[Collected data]

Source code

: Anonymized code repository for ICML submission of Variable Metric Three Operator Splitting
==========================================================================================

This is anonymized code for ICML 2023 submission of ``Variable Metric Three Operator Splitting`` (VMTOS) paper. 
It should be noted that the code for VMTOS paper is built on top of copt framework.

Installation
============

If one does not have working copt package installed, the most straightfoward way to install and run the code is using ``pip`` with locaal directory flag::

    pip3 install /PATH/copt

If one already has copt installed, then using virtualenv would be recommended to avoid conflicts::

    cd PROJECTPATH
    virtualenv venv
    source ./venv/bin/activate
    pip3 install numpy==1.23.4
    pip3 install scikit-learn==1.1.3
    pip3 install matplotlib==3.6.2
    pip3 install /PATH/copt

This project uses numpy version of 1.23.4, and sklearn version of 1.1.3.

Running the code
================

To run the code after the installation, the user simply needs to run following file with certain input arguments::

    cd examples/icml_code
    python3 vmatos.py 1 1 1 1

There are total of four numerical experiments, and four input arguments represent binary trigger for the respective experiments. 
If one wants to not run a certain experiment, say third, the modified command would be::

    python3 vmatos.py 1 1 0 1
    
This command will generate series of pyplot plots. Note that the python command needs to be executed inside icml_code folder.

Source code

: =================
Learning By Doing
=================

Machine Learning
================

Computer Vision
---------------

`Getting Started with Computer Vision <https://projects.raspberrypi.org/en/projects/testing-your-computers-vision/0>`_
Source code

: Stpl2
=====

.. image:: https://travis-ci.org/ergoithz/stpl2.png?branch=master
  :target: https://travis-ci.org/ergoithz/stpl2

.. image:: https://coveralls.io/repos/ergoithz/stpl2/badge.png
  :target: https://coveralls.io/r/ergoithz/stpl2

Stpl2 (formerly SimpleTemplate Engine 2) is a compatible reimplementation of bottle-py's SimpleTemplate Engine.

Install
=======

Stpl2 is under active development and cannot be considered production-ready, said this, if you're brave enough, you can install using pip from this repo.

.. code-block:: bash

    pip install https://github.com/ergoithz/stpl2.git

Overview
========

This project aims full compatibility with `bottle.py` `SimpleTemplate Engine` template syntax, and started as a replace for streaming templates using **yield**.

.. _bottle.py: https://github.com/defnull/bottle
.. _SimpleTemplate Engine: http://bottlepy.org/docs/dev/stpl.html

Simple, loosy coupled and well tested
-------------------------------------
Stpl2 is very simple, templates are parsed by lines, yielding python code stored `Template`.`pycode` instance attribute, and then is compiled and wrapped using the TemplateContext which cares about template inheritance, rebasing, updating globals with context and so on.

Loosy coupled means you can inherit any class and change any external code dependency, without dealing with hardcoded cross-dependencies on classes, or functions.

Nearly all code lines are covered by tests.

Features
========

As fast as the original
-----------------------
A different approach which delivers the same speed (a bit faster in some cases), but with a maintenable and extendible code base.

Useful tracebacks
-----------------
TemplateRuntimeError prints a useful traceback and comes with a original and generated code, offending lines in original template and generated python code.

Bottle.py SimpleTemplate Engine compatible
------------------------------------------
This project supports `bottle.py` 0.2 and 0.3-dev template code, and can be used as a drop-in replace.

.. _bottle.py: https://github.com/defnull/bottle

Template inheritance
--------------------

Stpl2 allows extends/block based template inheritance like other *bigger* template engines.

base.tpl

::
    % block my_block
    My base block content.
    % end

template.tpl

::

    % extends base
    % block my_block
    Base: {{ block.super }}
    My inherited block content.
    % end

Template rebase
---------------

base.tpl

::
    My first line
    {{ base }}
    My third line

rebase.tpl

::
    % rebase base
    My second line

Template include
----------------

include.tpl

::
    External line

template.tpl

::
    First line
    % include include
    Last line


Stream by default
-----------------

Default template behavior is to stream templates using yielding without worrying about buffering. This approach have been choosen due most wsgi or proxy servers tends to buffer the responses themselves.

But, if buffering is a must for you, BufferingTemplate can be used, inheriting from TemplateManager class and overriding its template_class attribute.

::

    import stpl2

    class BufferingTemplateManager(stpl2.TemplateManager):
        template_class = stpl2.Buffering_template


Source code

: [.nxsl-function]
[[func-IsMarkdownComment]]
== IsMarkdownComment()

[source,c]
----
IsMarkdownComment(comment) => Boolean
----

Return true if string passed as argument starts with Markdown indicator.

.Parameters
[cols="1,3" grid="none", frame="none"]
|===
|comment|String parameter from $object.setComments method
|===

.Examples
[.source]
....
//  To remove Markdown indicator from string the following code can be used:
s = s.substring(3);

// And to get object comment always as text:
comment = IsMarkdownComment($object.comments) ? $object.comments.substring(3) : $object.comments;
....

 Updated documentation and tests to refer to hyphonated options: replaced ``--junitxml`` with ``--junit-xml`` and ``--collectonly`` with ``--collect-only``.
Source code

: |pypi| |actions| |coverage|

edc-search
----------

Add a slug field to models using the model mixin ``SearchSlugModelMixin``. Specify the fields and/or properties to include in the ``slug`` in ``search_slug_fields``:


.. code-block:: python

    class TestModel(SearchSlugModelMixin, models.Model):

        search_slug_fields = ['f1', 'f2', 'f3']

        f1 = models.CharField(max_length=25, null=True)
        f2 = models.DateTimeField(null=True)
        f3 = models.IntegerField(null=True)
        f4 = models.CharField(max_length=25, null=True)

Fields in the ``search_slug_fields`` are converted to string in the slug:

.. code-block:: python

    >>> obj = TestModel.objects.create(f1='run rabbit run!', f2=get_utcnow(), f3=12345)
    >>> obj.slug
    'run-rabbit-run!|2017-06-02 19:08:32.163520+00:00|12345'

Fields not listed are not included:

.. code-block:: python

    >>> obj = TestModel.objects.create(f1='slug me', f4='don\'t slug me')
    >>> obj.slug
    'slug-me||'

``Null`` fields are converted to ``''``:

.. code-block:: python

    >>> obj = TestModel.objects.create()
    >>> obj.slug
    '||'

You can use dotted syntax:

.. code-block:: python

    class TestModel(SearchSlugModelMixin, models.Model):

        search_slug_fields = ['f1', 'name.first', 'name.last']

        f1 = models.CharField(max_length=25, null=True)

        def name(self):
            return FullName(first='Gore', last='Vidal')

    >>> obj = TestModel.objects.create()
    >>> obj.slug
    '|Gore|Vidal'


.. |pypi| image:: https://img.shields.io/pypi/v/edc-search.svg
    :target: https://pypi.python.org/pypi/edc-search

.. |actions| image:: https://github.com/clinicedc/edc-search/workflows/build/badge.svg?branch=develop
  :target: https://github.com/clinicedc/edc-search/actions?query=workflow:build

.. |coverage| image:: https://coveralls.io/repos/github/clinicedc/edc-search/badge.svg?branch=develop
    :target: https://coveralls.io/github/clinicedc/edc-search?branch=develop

**Work required**
Each entry above has to be transcribed exactly as it appears.

**Final answer**
Source code

: Anonymized code repository for ICML submission of Variable Metric Three Operator Splitting
==========================================================================================

This is anonymized code for ICML 2023 submission of ``Variable Metric Three Operator Splitting`` (VMTOS) paper. 
It should be noted that the code for VMTOS paper is built on top of copt framework.

Installation
============

If one does not have working copt package installed, the most straightfoward way to install and run the code is using ``pip`` with locaal directory flag::

    pip3 install /PATH/copt

If one already has copt installed, then using virtualenv would be recommended to avoid conflicts::

    cd PROJECTPATH
    virtualenv venv
    source ./venv/bin/activate
    pip3 install numpy==1.23.4
    pip3 install scikit-learn==1.1.3
    pip3 install matplotlib==3.6.2
    pip3 install /PATH/copt

This project uses numpy version of 1.23.4, and sklearn version of 1.1.3.

Running the code
================

To run the code after the installation, the user simply needs to run following file with certain input arguments::

    cd examples/icml_code
    python3 vmatos.py 1 1 1 1

There are total of four numerical experiments, and four input arguments represent binary trigger for the respective experiments. 
If one wants to not run a certain experiment, say third, the modified command would be::

    python3 vmatos.py 1 1 0 1
    
This command will generate series of pyplot plots. Note that the python command needs to be executed inside icml_code folder.

Source code

: =================
Learning By Doing
=================

Machine Learning
================

Computer Vision
---------------

`Getting Started with Computer Vision <https://projects.raspberrypi.org/en/projects/testing-your-computers-vision/0>`_
Source code

: Stpl2
=====

.. image:: https://travis-ci.org/ergoithz/stpl2.png?branch=master
  :target: https://travis-ci.org/ergoithz/stpl2

.. image:: https://coveralls.io/repos/ergoithz/stpl2/badge.png
  :target: https://coveralls.io/r/ergoithz/stpl2

Stpl2 (formerly SimpleTemplate Engine 2) is a compatible reimplementation of bottle-py's SimpleTemplate Engine.

Install
=======

Stpl2 is under active development and cannot be considered production-ready, said this, if you're brave enough, you can install using pip from this repo.

.. code-block:: bash

    pip install https://github.com/ergoithz/stpl2.git

Overview
========

This project aims full compatibility with `bottle.py` `SimpleTemplate Engine` template syntax, and started as a replace for streaming templates using **yield**.

.. _bottle.py: https://github.com/defnull/bottle
.. _SimpleTemplate Engine: http://bottlepy.org/docs/dev/stpl.html

Simple, loosy coupled and well tested
-------------------------------------
Stpl2 is very simple, templates are parsed by lines, yielding python code stored `Template`.`pycode` instance attribute, and then is compiled and wrapped using the TemplateContext which cares about template inheritance, rebasing, updating globals with context and so on.

Loosy coupled means you can inherit any class and change any external code dependency, without dealing with hardcoded cross-dependencies on classes, or functions.

Nearly all code lines are covered by tests.

Features
========

As fast as the original
-----------------------
A different approach which delivers the same speed (a bit faster in some cases), but with a maintenable and extendible code base.

Useful tracebacks
-----------------
TemplateRuntimeError prints a useful traceback and comes with a original and generated code, offending lines in original template and generated python code.

Bottle.py SimpleTemplate Engine compatible
------------------------------------------
This project supports `bottle.py` 0.2 and 0.3-dev template code, and can be used as a drop-in replace.

.. _bottle.py: https://github.com/defnull/bottle

Template inheritance
--------------------

Stpl2 allows extends/block based template inheritance like other *bigger* template engines.

base.tpl

::
    % block my_block
    My base block content.
    % end

template.tpl

::

    % extends base
    % block my_block
    Base: {{ block.super }}
    My inherited block content.
    % end

Template rebase
---------------

base.tpl

::
    My first line
    {{ base }}
    My third line

rebase.tpl

::
    % rebase base
    My second line

Template include
----------------

include.tpl

::
    External line

template.tpl

::
    First line
    % include include
    Last line


Stream by default
-----------------

Default template behavior is to stream templates using yielding without worrying about buffering. This approach have been choosen due most wsgi or proxy servers tends to buffer the responses themselves.

But, if buffering is a must for you, BufferingTemplate can be used, inheriting from TemplateManager class and overriding its template_class attribute.

::

    import stpl2

    class BufferingTemplateManager(stpl2.TemplateManager):
        template_class = stpl2.Buffering_template


Source code

: [.nxsl-function]
[[func-IsMarkdownComment]]
== IsMarkdownComment()

[source,c]
----
IsMarkdownComment(comment) => Boolean
----

Return true if string passed as argument starts with Markdown indicator.

.Parameters
[cols="1,3" grid="none", frame="none"]
|===
|comment|String parameter from $object.setComments method
|===

.Examples
[.source]
....
//  To remove Markdown indicator from string the following code can be used:
s = s.substring(3);

// And to get object comment always as text:
comment = IsMarkdownComment($object.comments) ? $object.comments.substring(3) : $object.comments;
....

 Updated documentation and tests to refer to hyphonated options: replaced ``--junitxml`` with ``--junit-xml`` and ``--collectonly`` with ``--collect-only``.
Source code

: |pypi| |actions| |coverage|

edc-search
----------

Add a slug field to models using the model mixin ``SearchSlugModelMixin``. Specify the fields and/or properties to include in the ``slug`` in ``search_slug_fields``:


.. code-block:: python

    class TestModel(SearchSlugModelMixin, models.Model):

        search_slug_fields = ['f1', 'f2', 'f3']

        f1 = models.CharField(max_length=25, null=True)
        f2 = models.DateTimeField(null=True)
        f3 = models.IntegerField(null=True)
        f4 = models.CharField(max_length=25, null=True)

Fields in the ``search_slug_fields`` are converted to string in the slug:

.. code-block:: python

    >>> obj = TestModel.objects.create(f1='run rabbit run!', f2=get_utcnow(), f3=12345)
    >>> obj.slug
    'run-rabbit-run!|2017-06-02 19:08:32.163520+00:00|12345'

Fields not listed are not included:

.. code-block:: python

    >>> obj = TestModel.objects.create(f1='slug me', f4='don\'t slug me')
    >>> obj.slug
    'slug-me||'

``Null`` fields are converted to ``''``:

.. code-block:: python

    >>> obj = TestModel.objects.create()
    >>> obj.slug
    '||'

You can use dotted syntax:

.. code-block:: python

    class TestModel(SearchSlugModelMixin, models.Model):

        search_slug_fields = ['f1', 'name.first', 'name.last']

        f1 = models.CharField(max_length=25, null=True)

        def name(self):
            return FullName(first='Gore', last='Vidal')

    >>> obj = TestModel.objects.create()
    >>> obj.slug
    '|Gore|Vidal'


.. |pypi| image:: https://img.shields.io/pypi/v/edc-search.svg
    :target: https://pypi.python.org/pypi/edc-search

.. |actions| image:: https://github.com/clinicedc/edc-search/workflows/build/badge.svg?branch=develop
  :target: https://github.com/clinicedc/edc-search/actions?query=workflow:build

.. |coverage| image:: https://coveralls.io/repos/github/clinicedc/edc-search/badge.svg?branch=develop
    :target: https://coveralls.io/github/clinicedc/edc-search?branch=develop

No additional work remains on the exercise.